David Wright, the director of the US Office of Research Integrity, has resigned from his post in what ScienceInsider calls a "scathing" letter.

Wright took the helm of ORI in December 2011, ending a two-year stretch in which the office had no permanent director. As ScienceInsider notes, Wright took the job with the aim of strengthening ORI's training programs.

In his resignation letter, Wright says that heading ORI has been both the best and worst job. He writes that working with research institutes to better handle allegations of research misconduct and developing programming to promote responsible research been rewarding, but he laments the bureaucratic limitations of the position.

"I knew coming into this job about the bureaucratic limitations of the federal government, but I had no idea how stifling it would be," Wright says. "What I was able to do in a day or two as an academic administrator takes weeks or months in the federal government, our precinct of which is OASH."

For instance, he writes that he was prevented from spending $35 to convert cassette tapes to CDs for a talk he was to give on research integrity.

Additionally, Wright said that OASH was "secretive, autocratic and unaccountable," and that he was unable to fill a vacancy for an ORI division director for 16 months because of where the request fell on a secret priority list.
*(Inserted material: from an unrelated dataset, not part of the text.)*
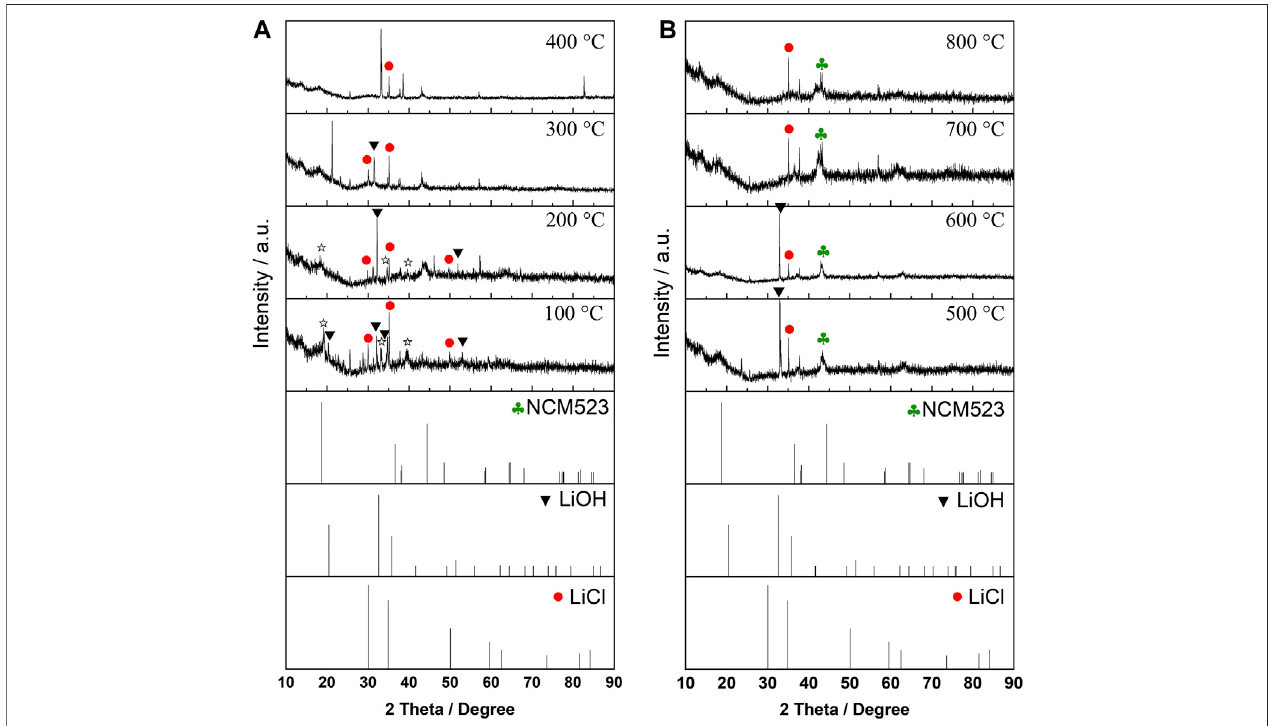
FIGURE 2 | Temperature-dependent XRD patterns measured upon heating of lithium and precursor mixture in a temperature range from 100 ° C to 800 ° C.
He did not, ScienceInsider points out, address recent concerns raised by Senator Charles Grassley regarding what Grassley considered lenient sanctions levied on a researcher found to have committed misconduct.

Wright will be returning to academia; he is a science historian at Michigan State University.

A spokesperson for the Department of Health and Human Services tells ScienceInsider that Don Wright (no relation to David Wright), who has previously served as acting director, will again take up that position.